Tras la pelea, sin embargo, asistimos a la parte más discursiva de la secuencia. La parte en la que Macreedy estalla verbalmente y en la que la parsimonia y la inmutabilidad del protagonista dan paso a una autentica muestra de valentía, de arrojo, de determinación. Y así, después de deshacerse de Coley, Macreedy dejará completamente mudo a Smith. Comprobémoslo.



Macreedy: “¿No hubiera sido más fácil esperar que les diera la espalda... O es que hay demasiados testigos presentes?”

Reno Smith: “Aún está en peligro”

Macreedy: “Usted es quién lo está. Pase lo que pase, está perdido”

Reno Smith: “Me parece que está usted un poco confundido”

Macreedy: “Usted mató a Komako, Smith. Y tarde o temprano, pagará por ello.
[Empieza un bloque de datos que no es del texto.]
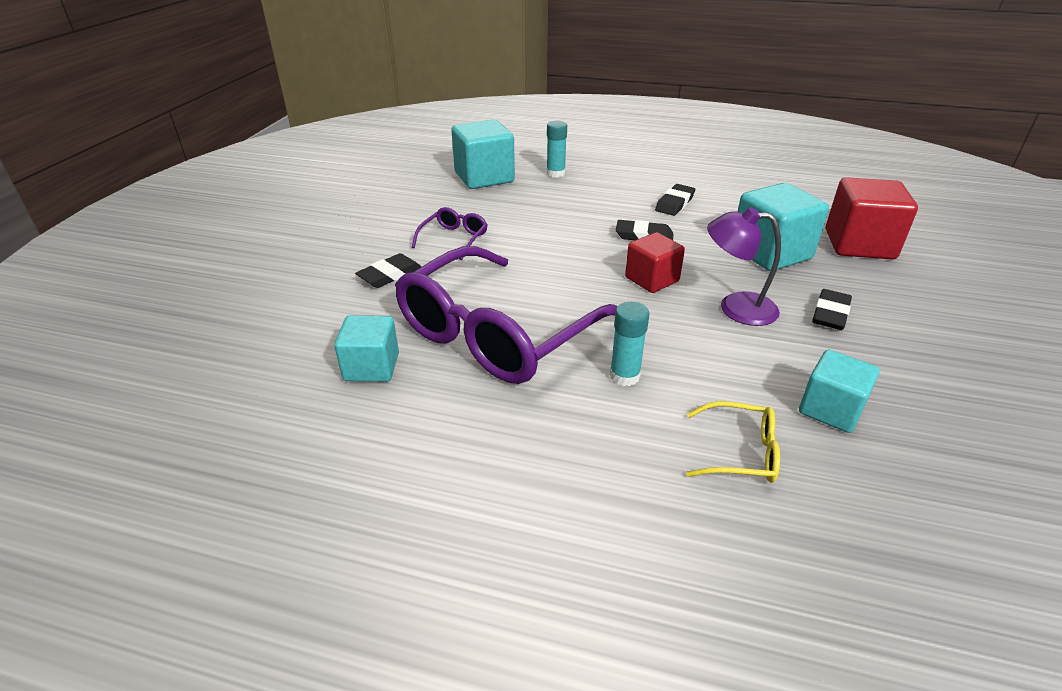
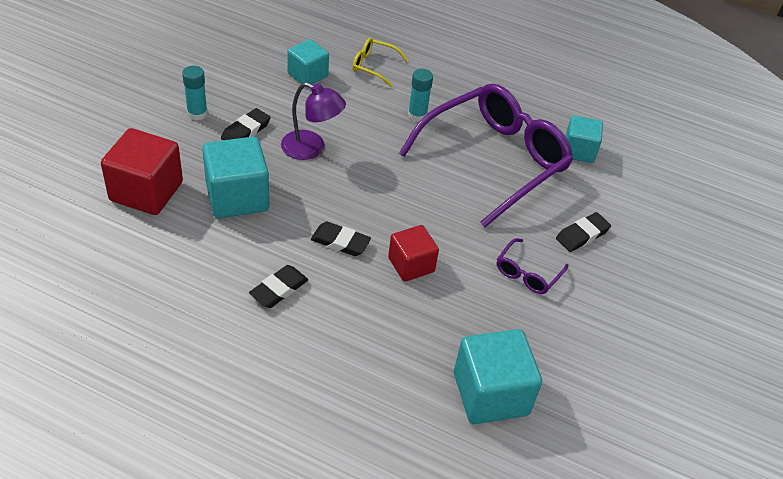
camera: 175 degrees left, 10 degrees up
(555, 173) = (395, 386): turquoise glue stick -> turquoise glue stick (197, 113)
(652, 279) = (360, 187): red cube -> red cube (411, 265)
No porque lo haya matado porque ya sé que en un pueblo como éste hace lo que se le antoja sino porque no tuvo arrestos para hacerlo solo y se confió a individuos como éste… y éste otro que no son precisamente los más dignos de confianza. El día menos pensado se darán cuenta que usted los toma por tontos… ¿Y qué hará entonces? ¿Matar a uno y luego al otro? Entre tanto pueden perder los estribos y cuando lo hagan será su perdición. Su ruina. Porque ellos tienen un arma contra usted que utilizarán cuando las cosas se pongan feas. Y se están poniendo feas por momentos”

Doc Velie (Walter Brennan): “¡Vaya, hombre, vaya!”

En fin, no quisiera repetirme pero quisiera reiterar, una vez más, lo mucho que me gusta esta escena. Por su planificación, por su ritmo, por su riqueza visual, por sus diálogos, por la tensión que transmite, por lo bien que están —especialmente— Spencer Tracy y Ernest Borgnine… Pero, sobre todo, por la lección de Macreedy a todos los parroquianos del bar. Lección física (la tunda a Coley es antológica) y lección ética y moral, por supuesto. Un gustazo, vaya.